Bishop Murphy plans to stay in Rockville Centre after retirement
Bishop William Murphy plans to remain in Rockville Centre after he retires as the diocese’s leader, moving to the rectory where priests for the parish of St. Agnes Cathedral reside, he said.
“I feel very much at home here,” Murphy, 75, said in an interview this week before an event at Molloy College in Rockville Centre. “I love this place and I wouldn’t give up any of it for anything else, even the tough times. The first couple of years weren’t easy, but you know what, I grew — at least I think I did.”
Murphy lives in a former convent on the cathedral grounds that was renovated in 2002 in part to create a residence for him. The three-story rectory is next door and currently is home to five priests who work in the parish.
The bishop, who took over the diocese in 2001, said his love of Long Island and its people undergirds his desire to remain here rather than go elsewhere post-retirement, such as returning to his native Boston or moving to Rome, where he spent years working in the Vatican.
The expansive rectory has plenty of room for another priest, said Msgr. William Koenig, rector of the cathedral.
“I want to stay living here,” Murphy said. “I am going to move next door to the rectory. I will have a two-room suite like everybody else. Then I’ll kind of think about life from there.”
Sean Dolan, a spokesman for the diocese, said Thursday that the bishop taking up residence in the rectory after retirement “is only one option” he is considering. Murphy has not definitively decided to remain in the diocese, he said.

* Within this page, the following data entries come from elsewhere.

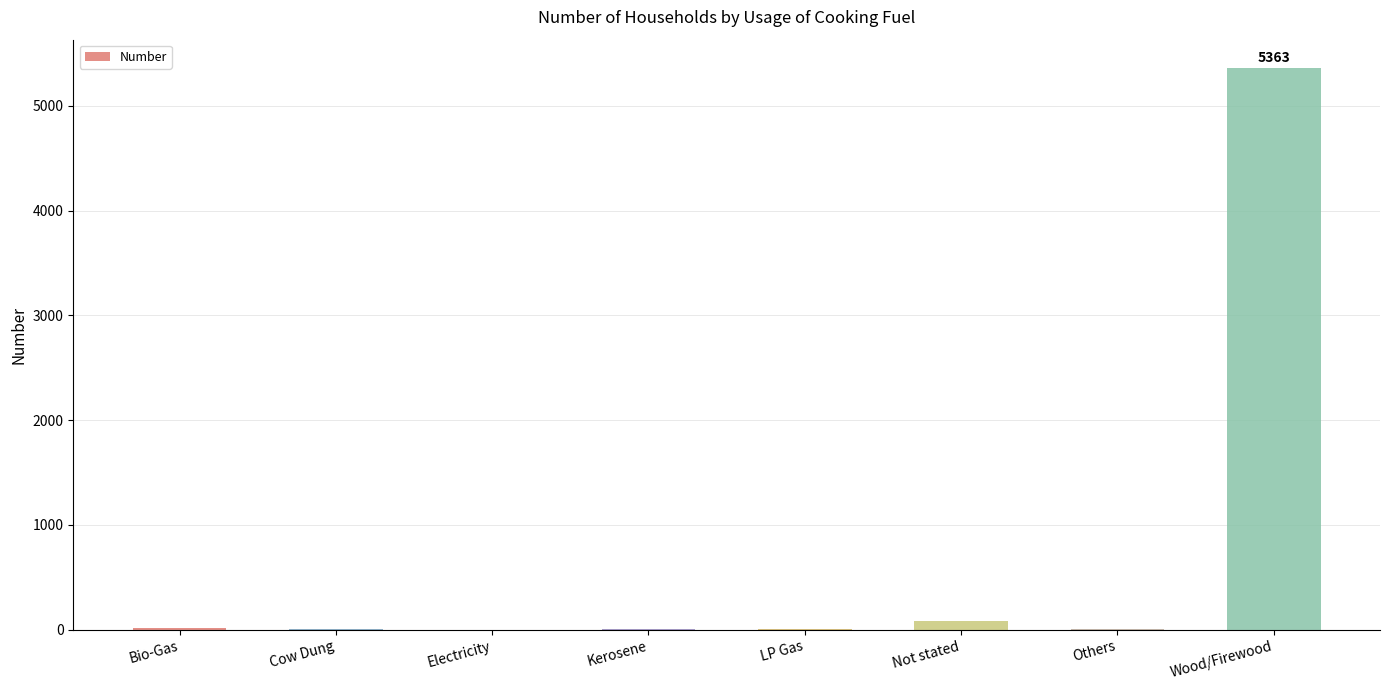

What is the sum of all values?

5480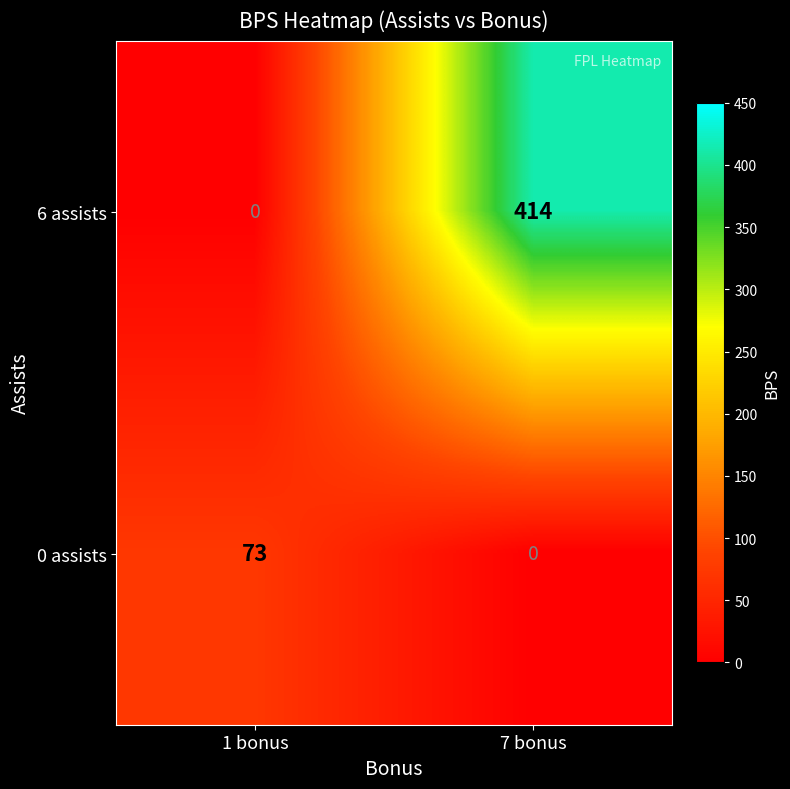

What is the spread (max minus min) of values at 1 bonus?

73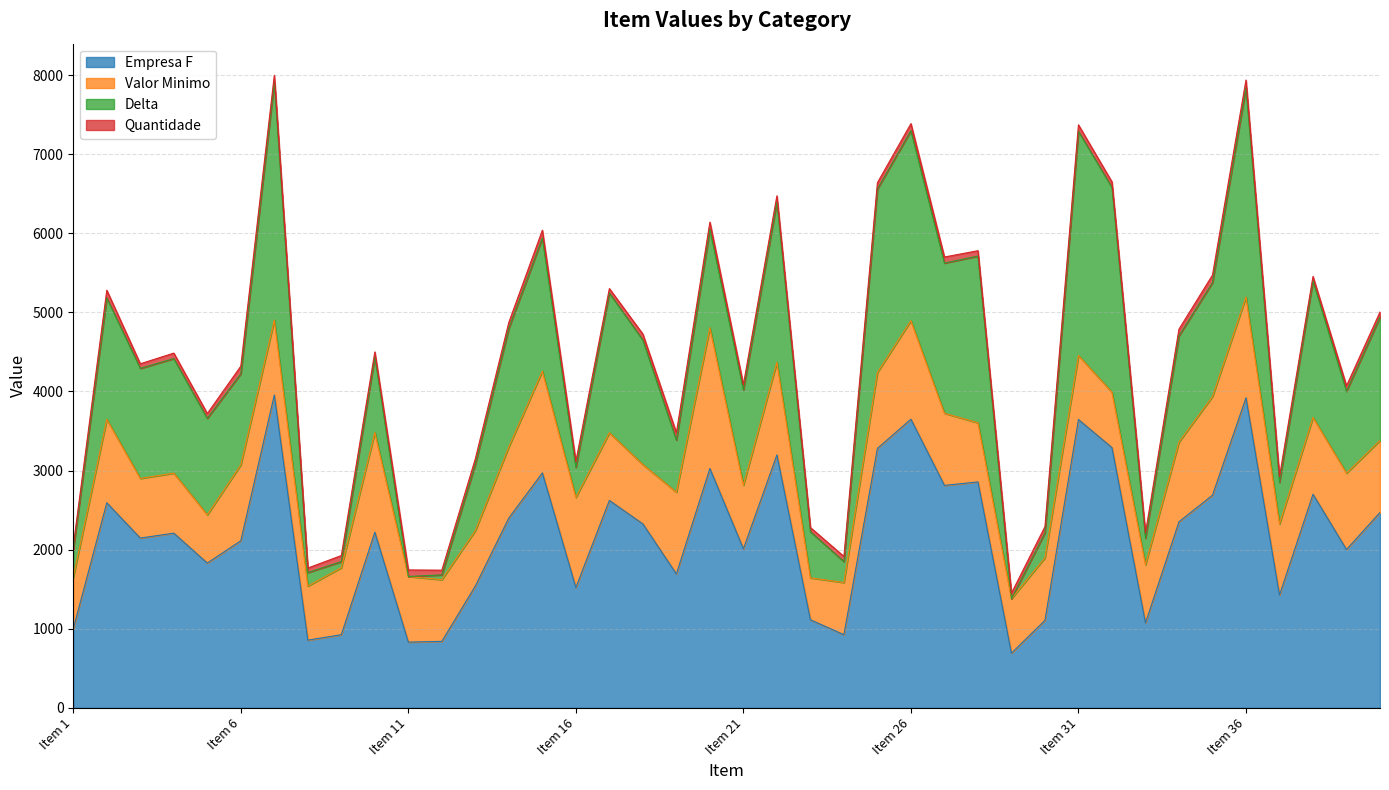

True or false: Quantidade and Valor Minimo cross at least once.

False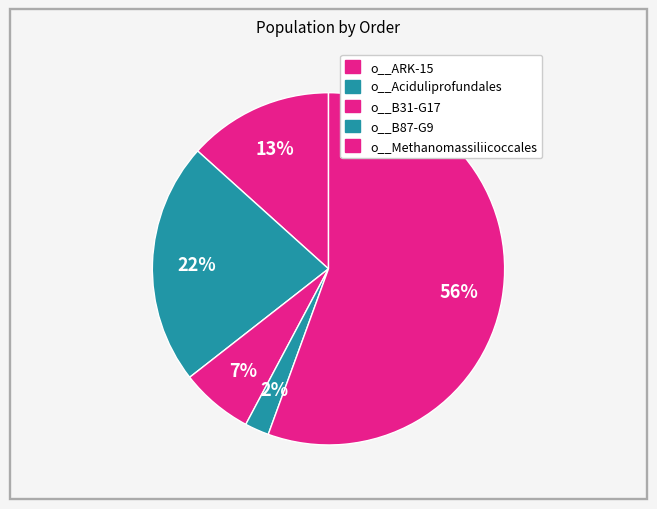

Is it true that o__Aciduliprofundales is 10% of the pie?

False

When Murphy turned 75 on May 14, he officially submitted his letter of retirement to the Vatican — as all bishops are required to do upon reaching that age.
Pope Francis has not named a replacement. That is not unusual, church analysts said. Some replacements are named immediately, while in other cases a year or two may pass after a bishop turns 75 before that occurs.

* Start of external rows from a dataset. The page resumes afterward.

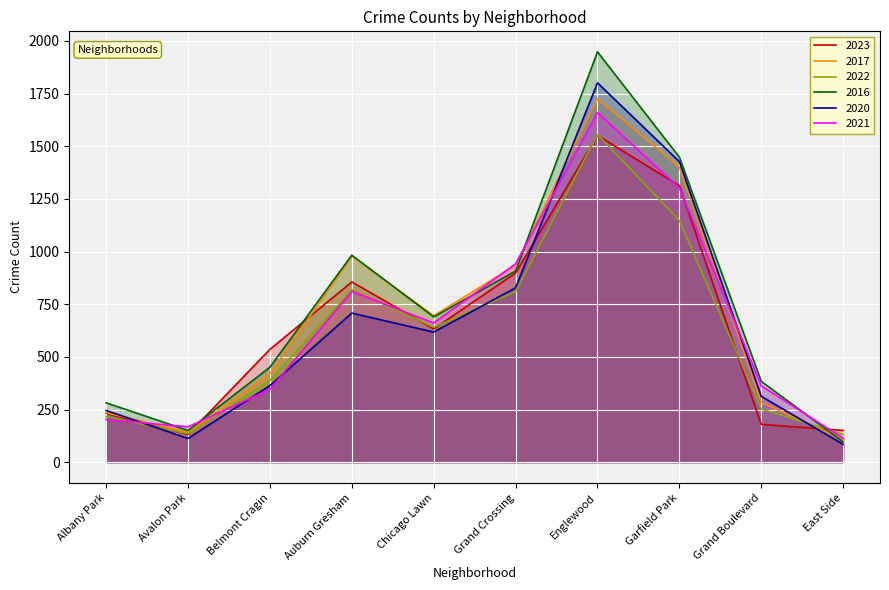

Which series ends up on top after the final intersection of 2022 and 2016?

2022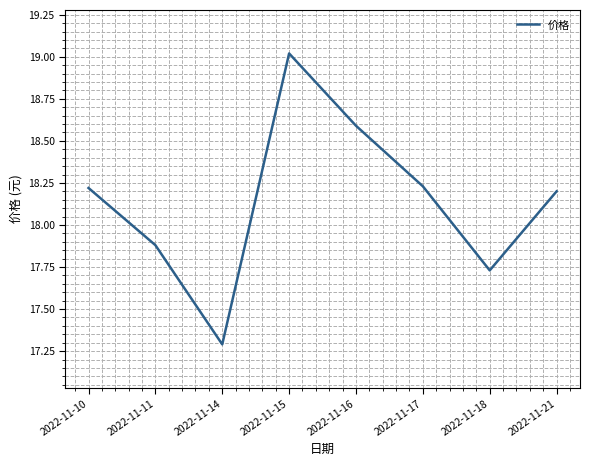

Which label corresponds to the largest value in the chart?

2022-11-15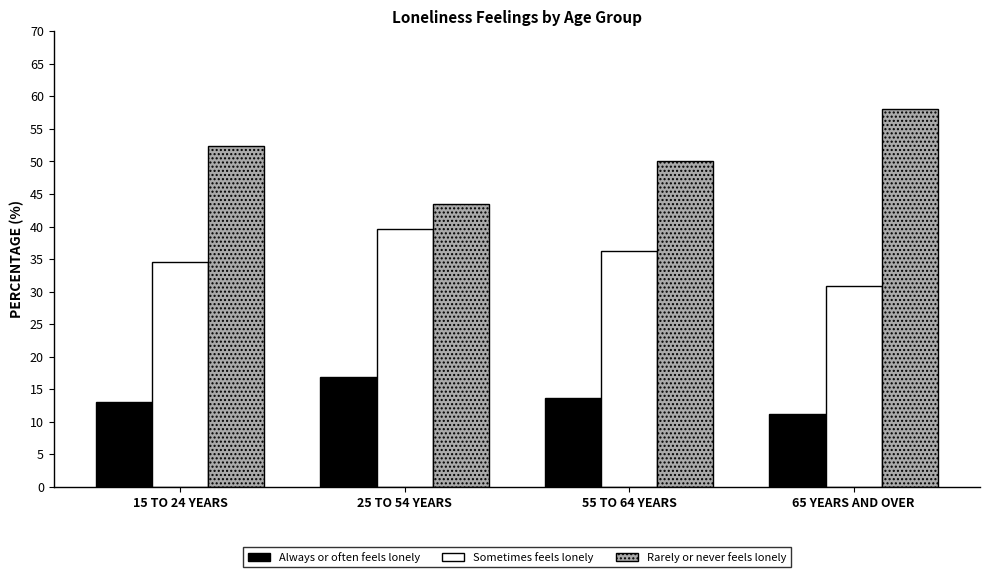

Reading left to right, list all the values displayed in this chart.

Always or often feels lonely: 13.1	16.9	13.7	11.2
Sometimes feels lonely: 34.5	39.7	36.2	30.8
Rarely or never feels lonely: 52.4	43.4	50.1	58.0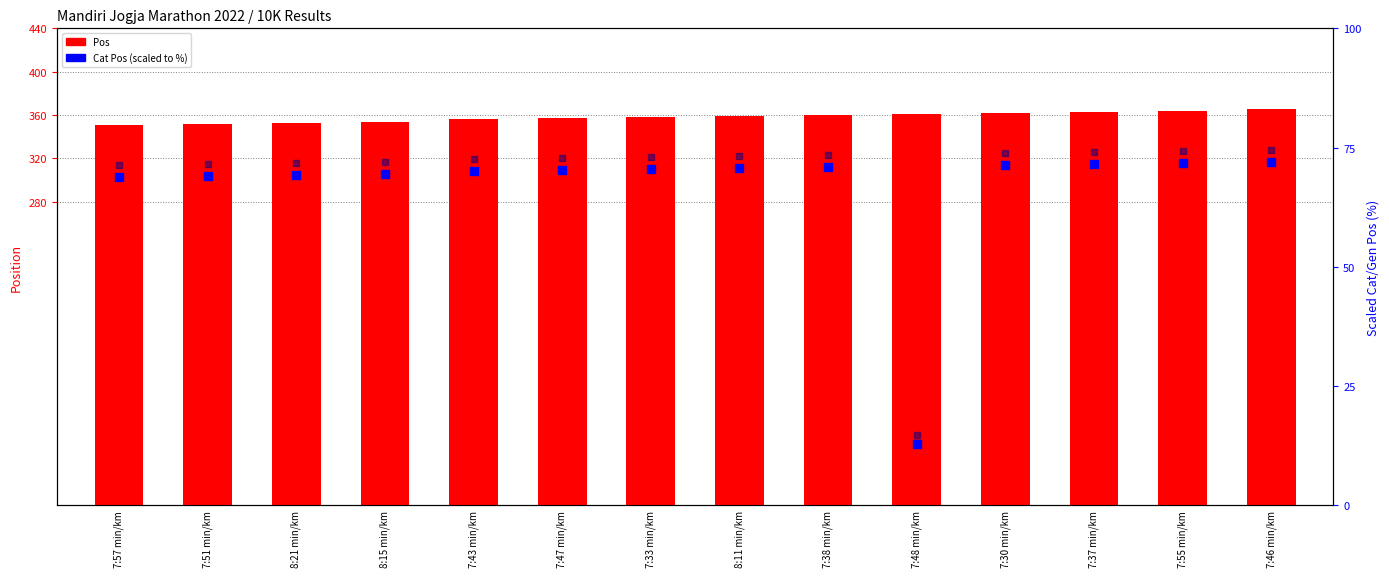

At which category is the sum across all series the highest?

7:46 min/km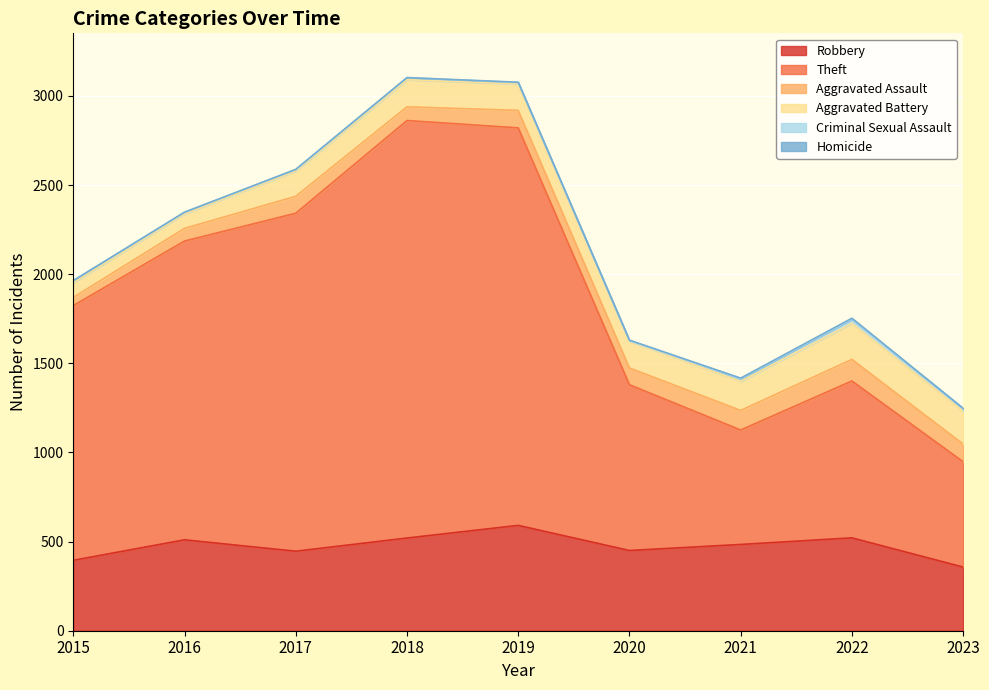

Count the number of data series in this chart.

6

Murphy said he has submitted three names of potential replacements to the Vatican’s nuncio, or representative, in Washington, D.C., as required by church rules, but cannot reveal them. The nuncio then submits three names to a Vatican committee, which in turn submits three names to the pope for his consideration of all the candidates.

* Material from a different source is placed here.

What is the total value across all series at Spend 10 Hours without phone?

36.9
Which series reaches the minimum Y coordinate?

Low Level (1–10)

Murphy said he has no idea where the process stands.
“Could it be in Rome already? Yeah. Could it not be in Rome already? Yeah,” he said. “It’s a 50-50.”
Murphy, who studied in Rome in the 1960s and served on the Vatican’s Pontifical Commission of Justice and Peace from 1974 to 1987, said returning there is “not really in the cards. I love Rome. But I think I’m very happy here. I really love the place.”
He said he plans to visit Rome and Boston in his retirement, but that Long Island and the rectory will be his “anchor.”
Currently, there are 167 retired bishops, archbishops and auxiliary bishops in the United States, according to Georgetown University’s Center for Applied Research in the Apostolate.
It is common for a retiring bishop to remain in the diocese from which he retires, and not unusual for him to remain living in the diocese’s seat, said the Rev. Thomas Reese, a senior analyst for The National Catholic Reporter.
A new bishop has the ultimate say on where the retired bishop lives, but the two usually work it out amicably, he said.
Some retired bishops move away and pursue all kinds of activities, from writing books to golfing. Many return to their roots, working part-time as parish priests, “which is why they entered the seminary,” Reese said.